Now imagine you were talking to an excellent person, and you found out that they are merely students of a great teacher--their teacher is yet greater than they. Much respect and awe would be given to their teacher.

Something interesting happened in that theoretical exchange, and it rests at the very core of my argument. That person is viewed as great. But their teacher is viewed as greater--why? They testified, upon their reputation, that their teacher is greater than they. So then, the student is a testimony of the teacher. A reflection, if you will.

In very much the same way, the imagery used in the Bible of the slave and his master communicate the same pathos. There's a very important social instutition in the ancient Mediterranean world called patronage. This was the part that sparked this entry. Patronage is just about as complex as honor, so I'll once again draw the most relevant parts out, and leave the rest for your own discovery.

There were two main parties in patronage: the patron, which is the rich guy, and the client, which is the not-so-rich guy. The patron typically had more resources than he needed; lots to go around. The client might recieve resources from the patron (this is called giving favor). If the client's petition for favor was granted, a potentially long-term relationship might be entered into. This is not a deeply intimate relationship as the modern usage suggests, but it was more of a business affair. (When you see the word 'friend' in the New Testament, it means 'client'.) One of the things the client would do, to show his/her gratitude, is make known the generosity of the patron. This is the testimony of the client.

Consider another form of testimony--the unspoken kind. Let's once again go back to the student-teacher idea. The point I want to make is more obvious with first-century rabbis and their teaching methods. A student who wanted to learn from a rabbi would not come once-a-week and sit in classes.
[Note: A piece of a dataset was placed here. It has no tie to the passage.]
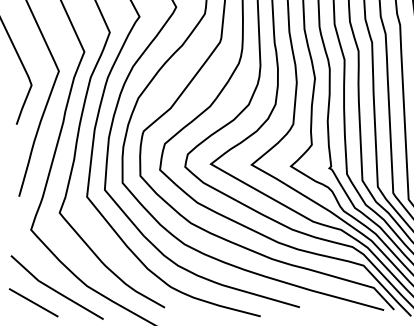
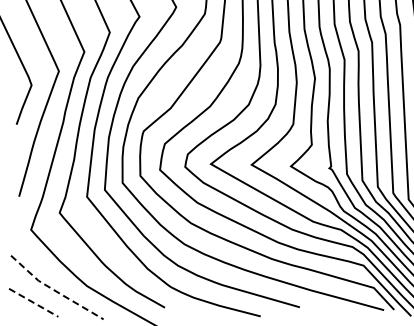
line at (55, 290): solid -> dashed
line at (34, 303): solid -> dashed
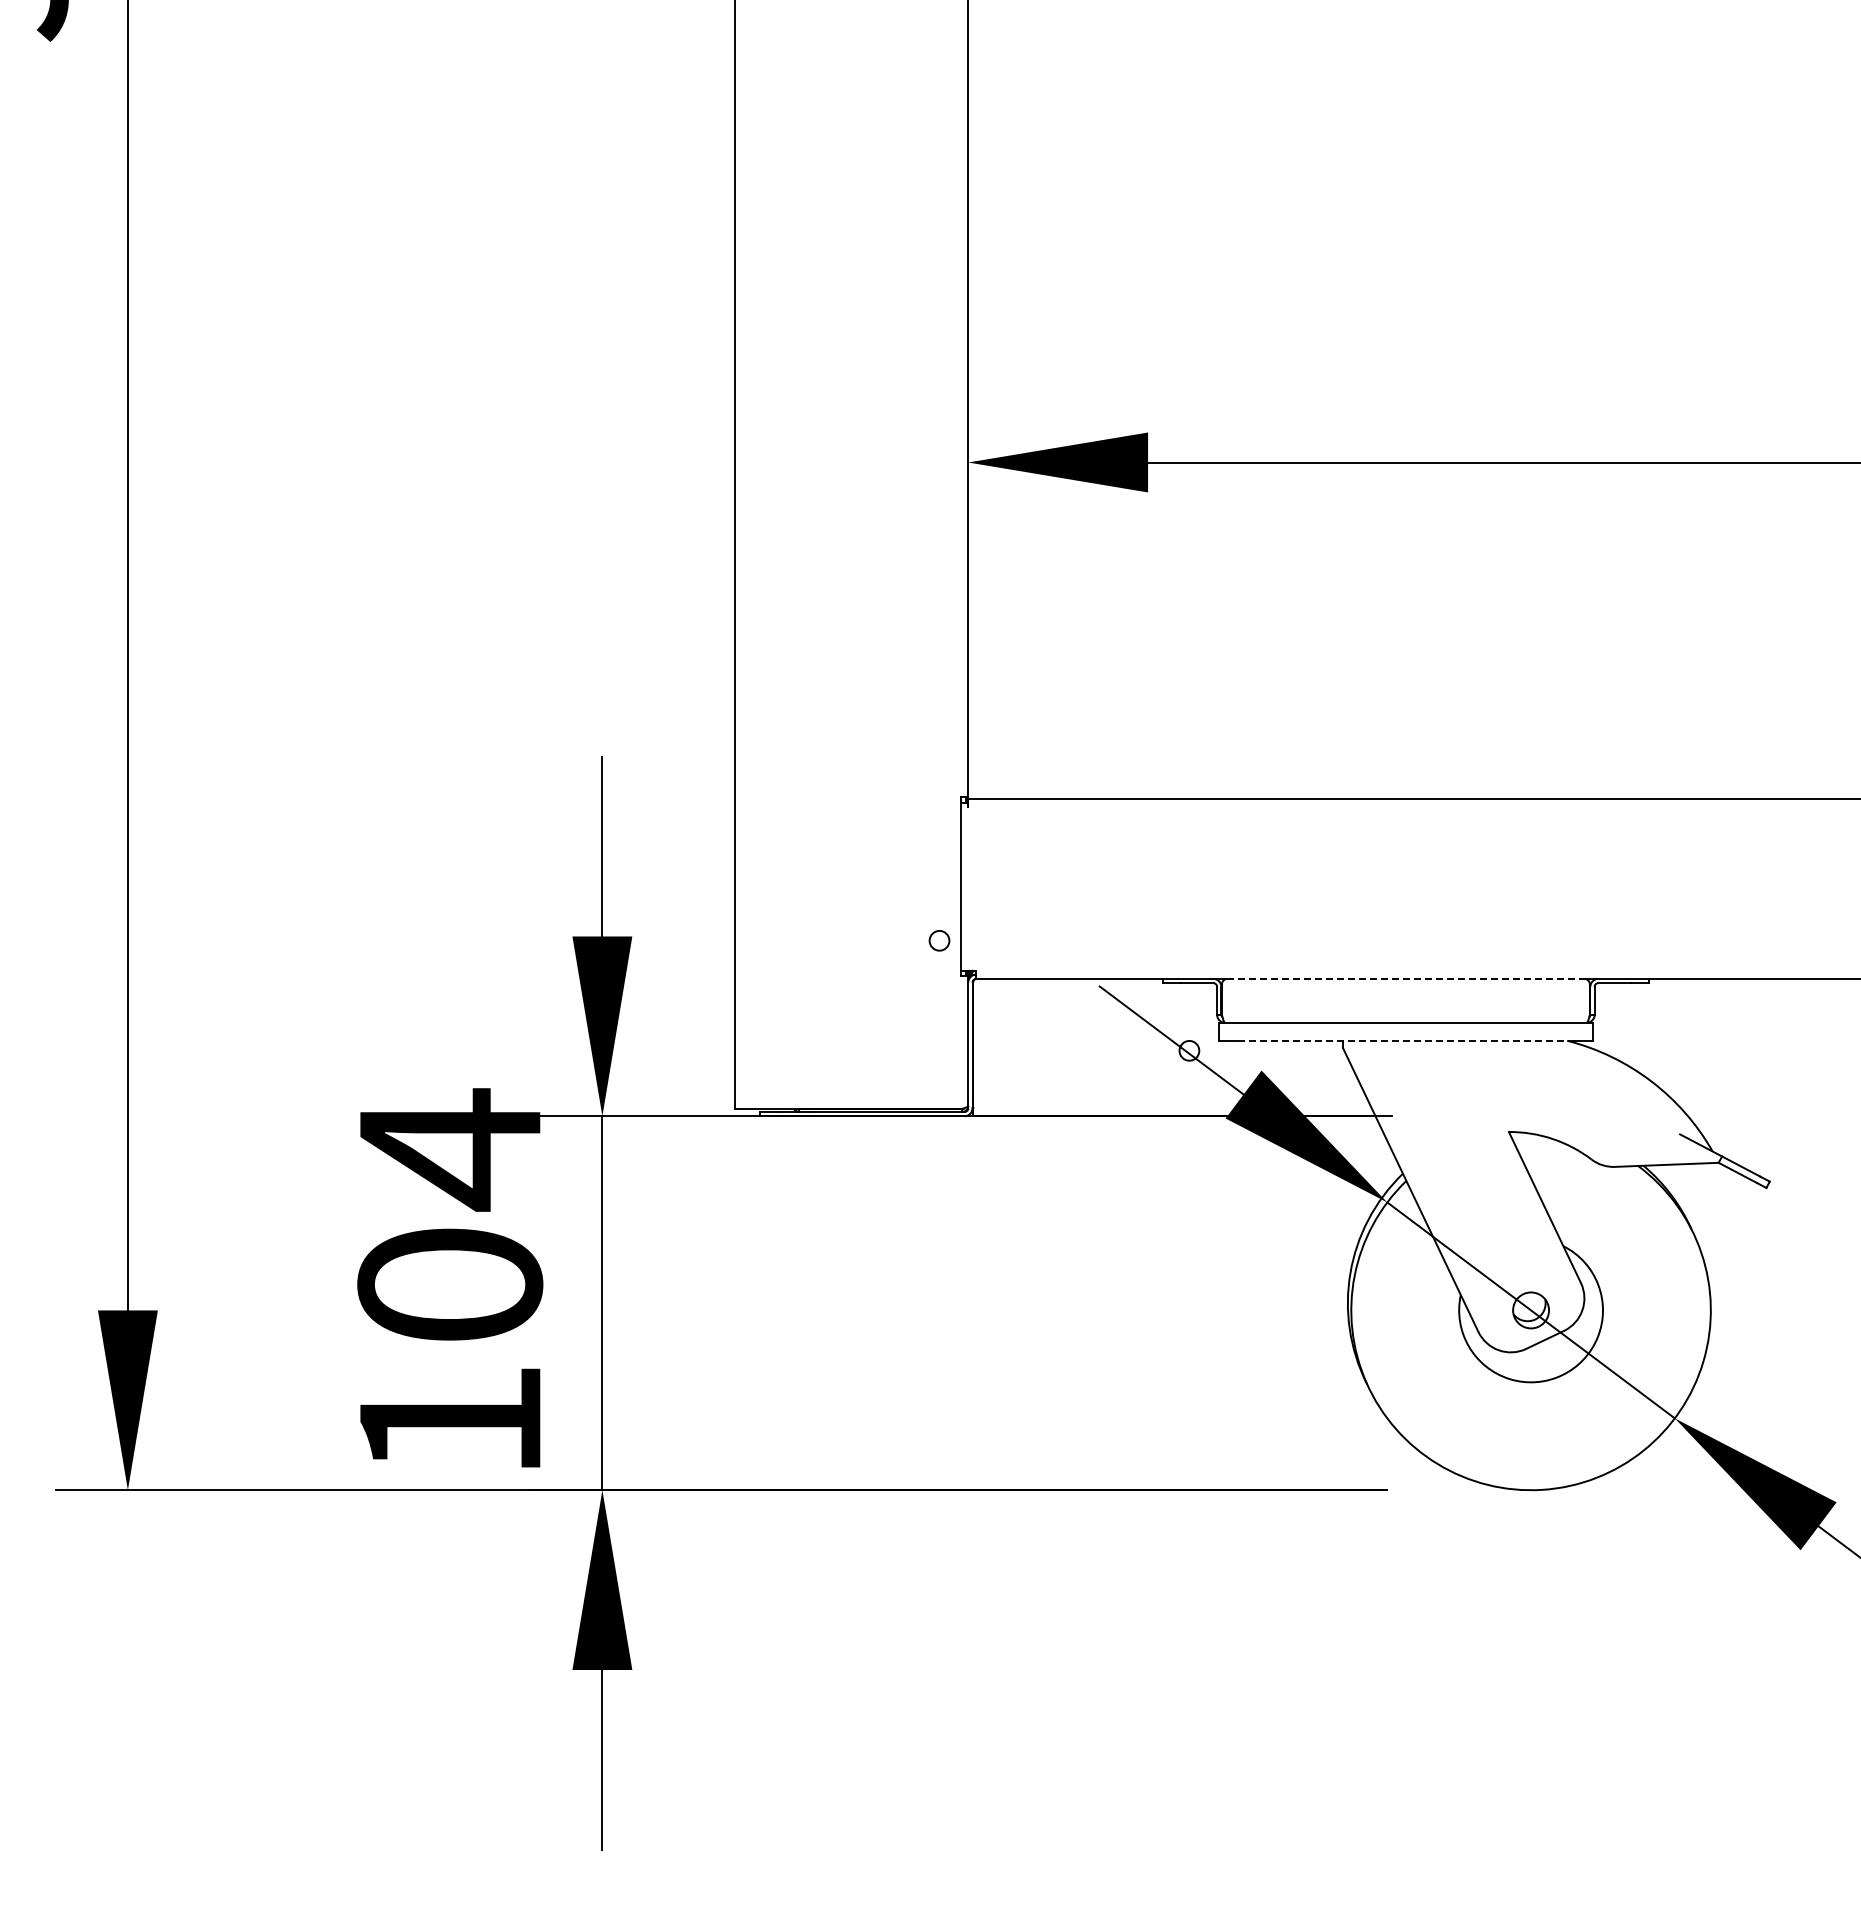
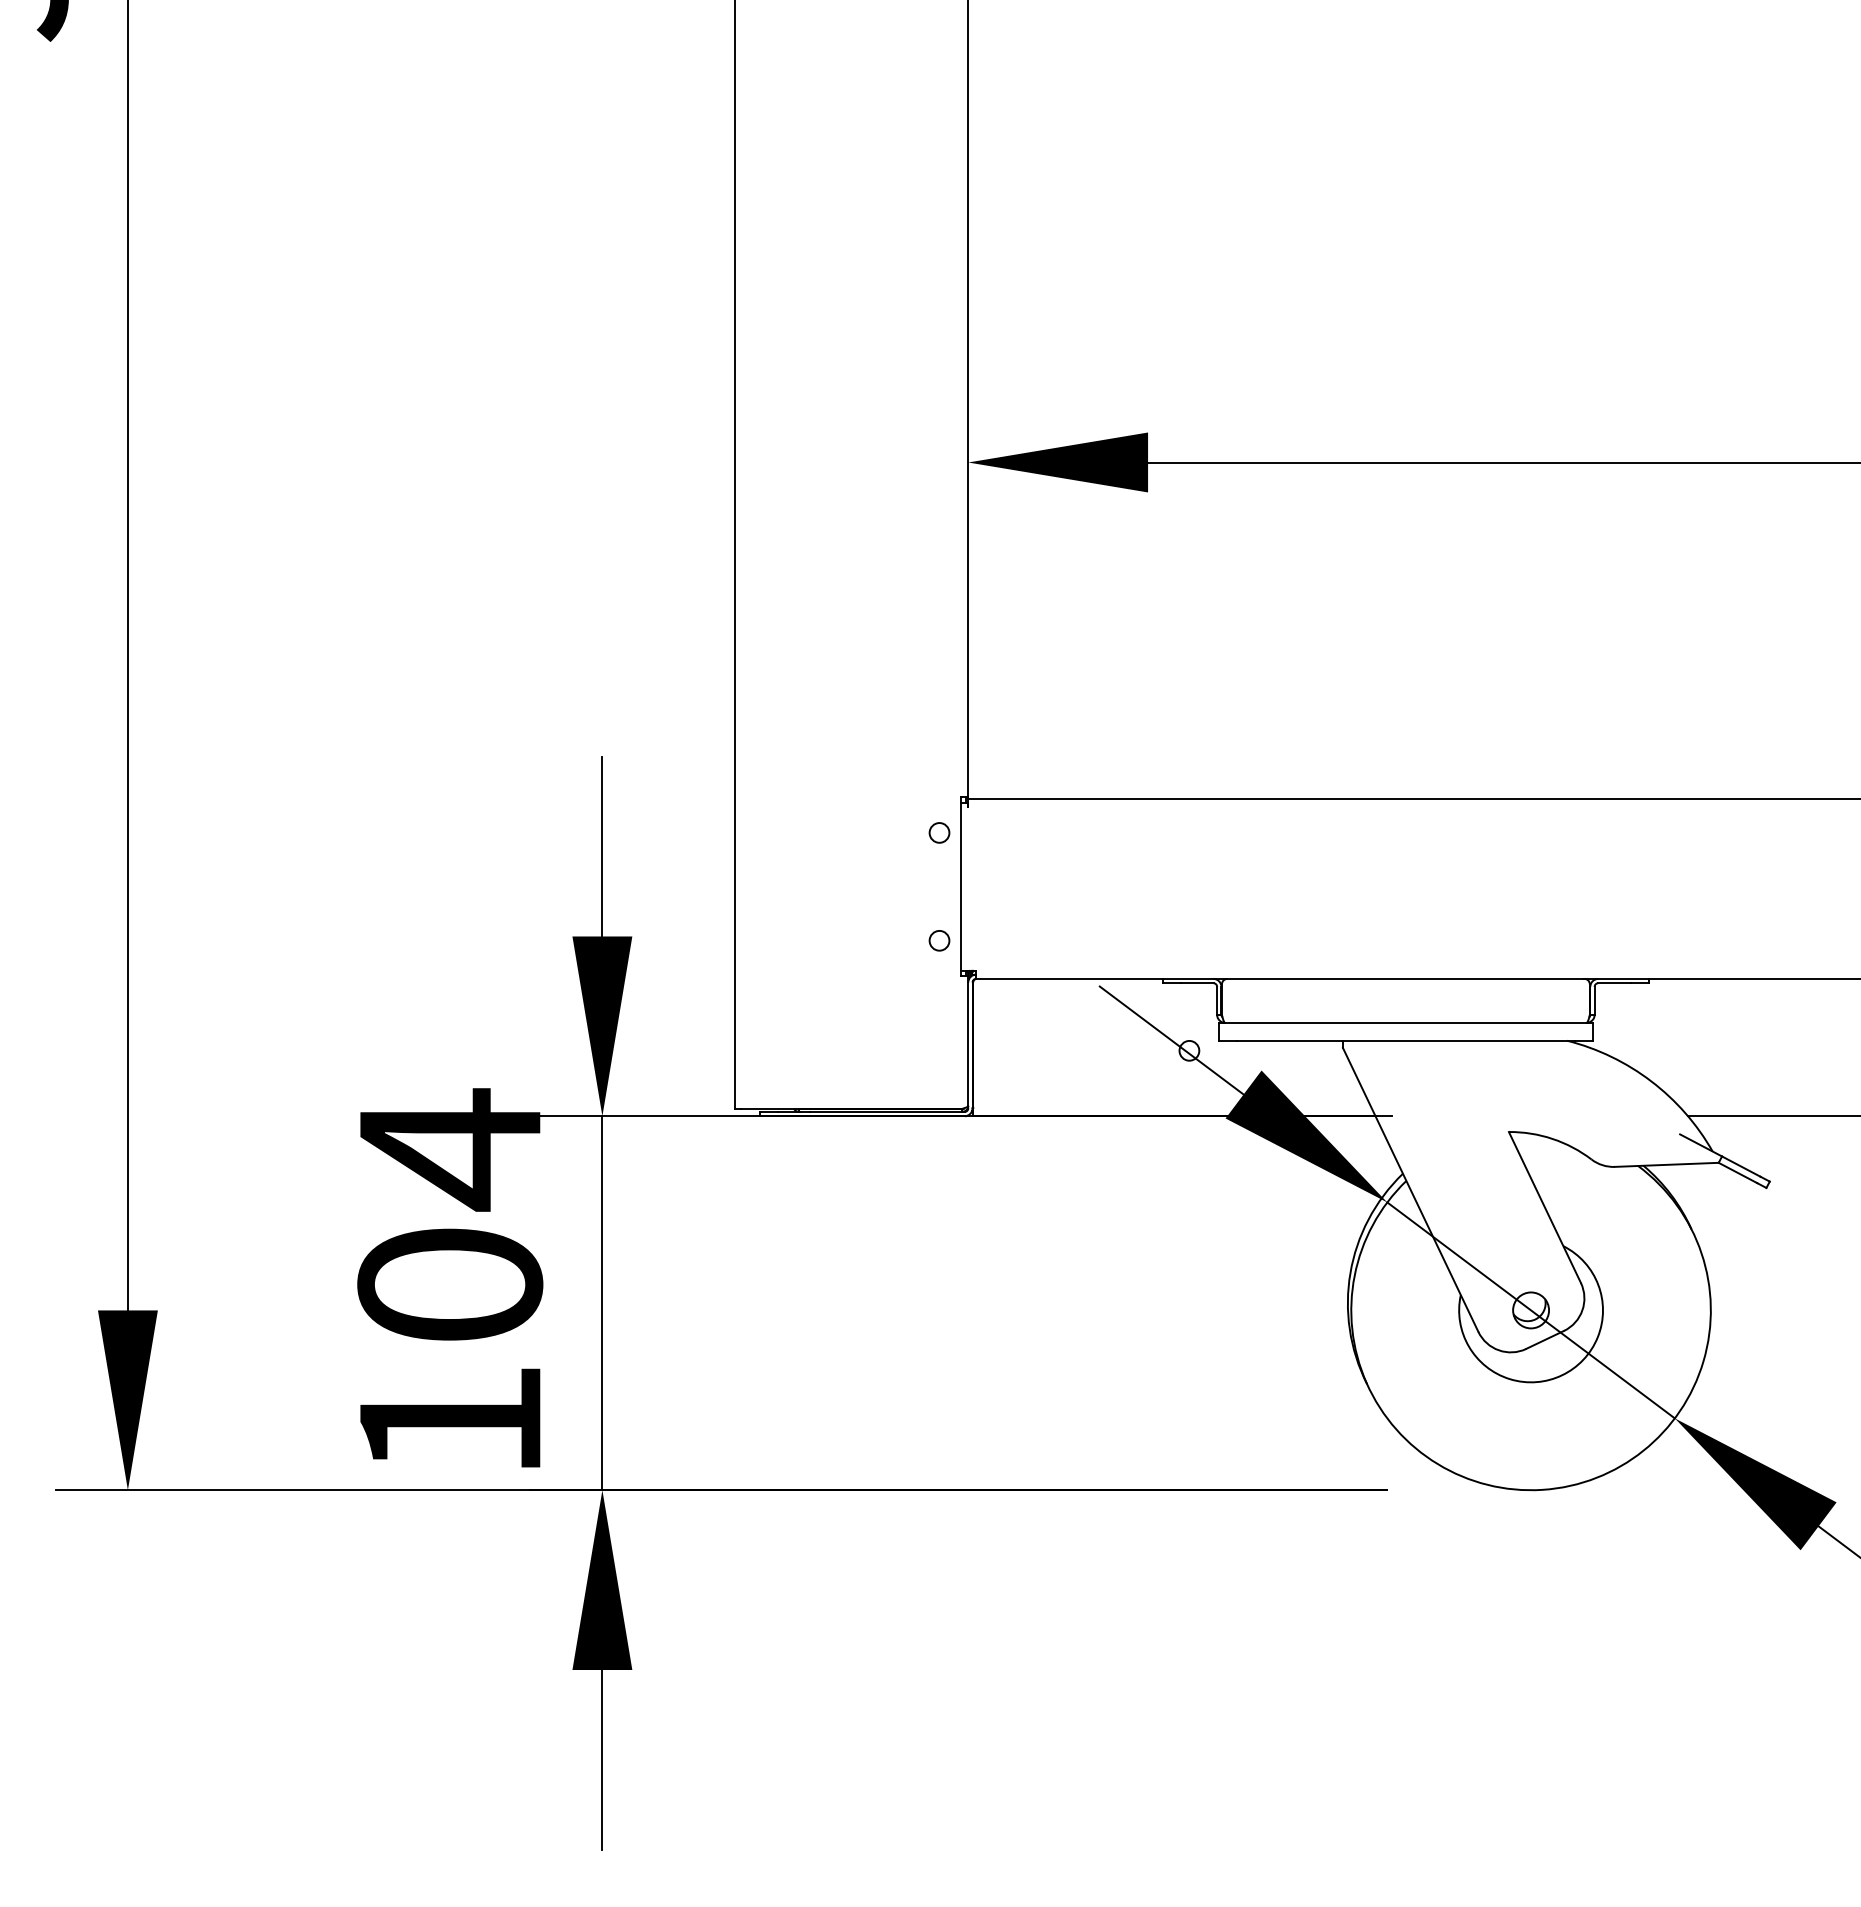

He would go and follow the rabbi, observe his ways, his methods, and learn to 'be' a rabbi. Then suppose we met this student, and found him to be excellent. He is knowledgeable, wise, caring, strong... that would say much about his rabbi.

It is with this basic understanding that we can see that the excellence of a servant is a glorifying reflection of the master.

Thus, your excellence is a glorifying reflection of your Master.